* **REQUIRED WORK**
**A.** List every film title that appears in the excerpt. Leave out the TV series and the Broadway show.
**B.** In the excerpt, turn the paragraph that begins "Anthony Ramos:" into a short bulleted list that keeps its main facts.

* **EXCERPT**
# # # # #

Yalitza Aparicio: While she had never acted before taking on the starring role of a Mexican maid in "Roma," Aparicio delivers a mind-blowing sense of truthfulness and sensitivity that should easily secure her an Oscar nomination. Her performance is even more remarkable when you see the emotionally charged scenes she had to lead, not to mention the pressure she faced in having to portray a character who is based on director Alfonso Cuaron's real-life childhood nanny.
Stephan James: Remember his name, because this Toronto native is storming Hollywood. James blew away critics with his performances in two high-profile projects at TIFF this year — the Barry Jenkins film "If Beale Street Could Talk" and the Amazon series "Homecoming" with Julia Roberts. Both are vastly different stories that prove James, who was named a TIFF Rising Star in 2015, has depth and a leading-man presence.
Anthony Ramos: After playing dual roles in "Hamilton" on Broadway — starring as both John Laurens and Philip Hamilton — the 26-year-old actor showed his versatility on the big screen at TIFF with two starkly different characters. Ramos portrayed a responsible family man thrust into a life-changing scenario when he records a black man's death at the hands of police in "Monsters and Men." His turn as Lady Gaga's campy gay best friend in "A Star is Born" showcased a much lighter side and his uncanny ability to shine even in the shadow of the pop singer's superstardom.
More from HuffPost Canada:
BITS AND FIGHTS: Festival opener "Outlaw King" could've attracted buzz for its ultra-violent historical action sequences, but it was two full-frontal nude scenes by Chris Pine that stole the show. The actor's crown jewels dominated headlines about the star who during the festival press conference proclaimed, "I don't want this film to be all about that moment." Whether or not the tale of Scotland's legendary Robert the Bruce will be remembered best its brief nudity, it's safe to say more than a few viewers will stream the movie on Netflix upon its release in November to see what the fuss is about.

# # # # #

* **MATERIAL SHOWN**
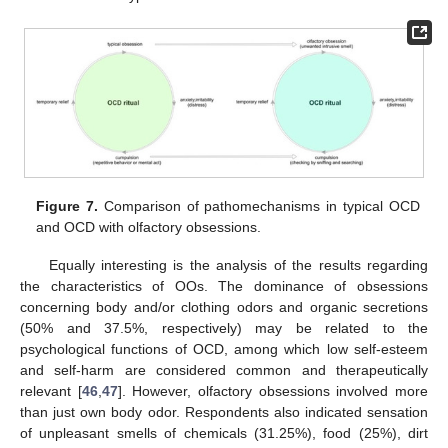
Figure 7.
Comparison of pathomechanisms in typical OCD
and OCD with olfactory obsessions.
Equally interesting is the analysis of the results regarding
the characteristics of OOs. The dominance of obsessions
concerning body and/or clothing odors and organic secretions
(50% and 37.5%, respectively) may be related to the
psychological functions of OCD, among which low self-esteem
and self-harm are considered common and therapeutically
relevant [
46
,
47
]. However, olfactory obsessions involved more
than just own body odor. Respondents also indicated sensation
of unpleasant smells of chemicals (31.25%), food (25%), dirt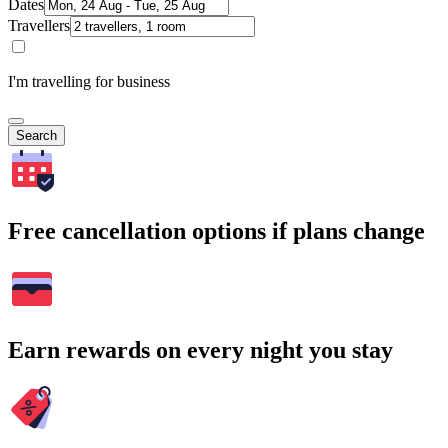
Dates
Travellers
I'm travelling for business
Search
Free cancellation options if plans change
Earn rewards on every night you stay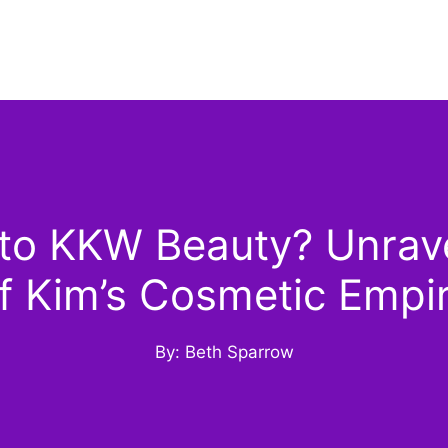
o KKW Beauty? Unrave
f Kim’s Cosmetic Empi
By: Beth Sparrow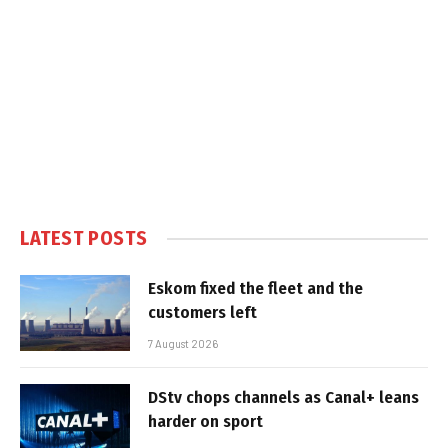
LATEST POSTS
Eskom fixed the fleet and the
customers left
7 August 2026
DStv chops channels as Canal+ leans
harder on sport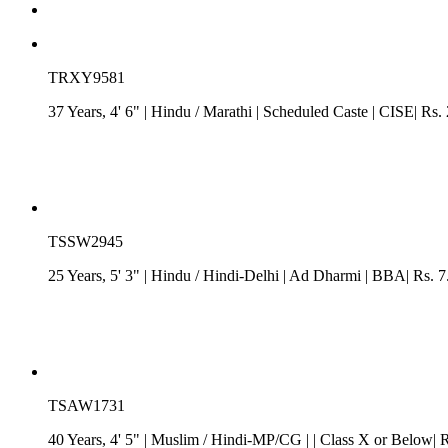
TRXY9581
37 Years, 4' 6"
| Hindu
/
Marathi
| Scheduled Caste
| CISE| Rs. 
TSSW2945
25 Years, 5' 3"
| Hindu
/
Hindi-Delhi
| Ad Dharmi
| BBA| Rs. 7
TSAW1731
40 Years, 4' 5"
| Muslim
/
Hindi-MP/CG
| | Class X or Below| 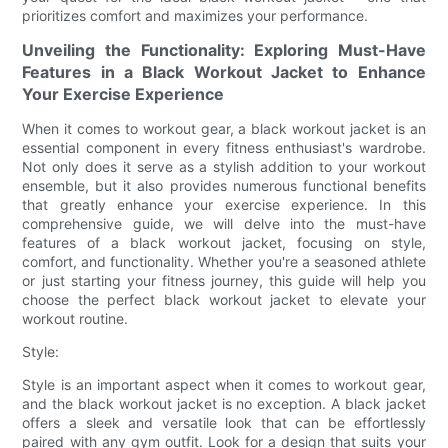
prioritizes comfort and maximizes your performance.
Unveiling the Functionality: Exploring Must-Have
Features in a Black Workout Jacket to Enhance
Your Exercise Experience
When it comes to workout gear, a black workout jacket is an
essential component in every fitness enthusiast's wardrobe.
Not only does it serve as a stylish addition to your workout
ensemble, but it also provides numerous functional benefits
that greatly enhance your exercise experience. In this
comprehensive guide, we will delve into the must-have
features of a black workout jacket, focusing on style,
comfort, and functionality. Whether you're a seasoned athlete
or just starting your fitness journey, this guide will help you
choose the perfect black workout jacket to elevate your
workout routine.
Style:
Style is an important aspect when it comes to workout gear,
and the black workout jacket is no exception. A black jacket
offers a sleek and versatile look that can be effortlessly
paired with any gym outfit. Look for a design that suits your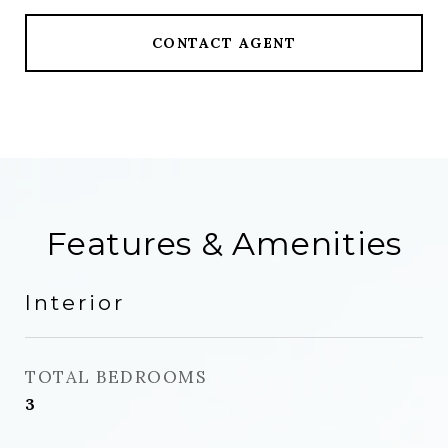
CONTACT AGENT
Features & Amenities
Interior
TOTAL BEDROOMS
3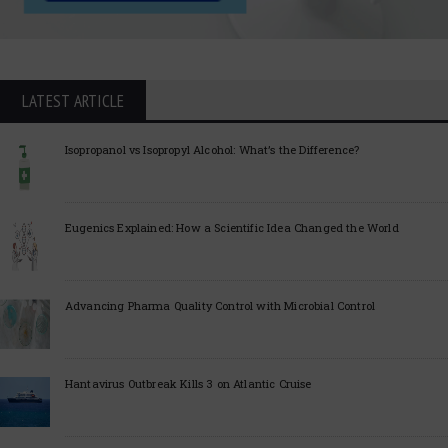
LATEST ARTICLE
Isopropanol vs Isopropyl Alcohol: What’s the Difference?
Eugenics Explained: How a Scientific Idea Changed the World
Advancing Pharma Quality Control with Microbial Control
Hantavirus Outbreak Kills 3 on Atlantic Cruise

# # # # #

* **ACTIVITY ANSWERS**
**A.**
- "Roma"
- "If Beale Street Could Talk"
- "Monsters and Men"
- "A Star is Born"
- "Outlaw King"

**B.**
- Anthony Ramos, 26, played two roles in "Hamilton" on Broadway: John Laurens and Philip Hamilton.
- At TIFF he showed his range with two very different film roles.
- In "Monsters and Men," he played a responsible family man whose life changes after he records a black man's death at the hands of police.
- In "A Star is Born," he played Lady Gaga's campy gay best friend. The role showed a lighter side and his knack for shining next to her superstardom.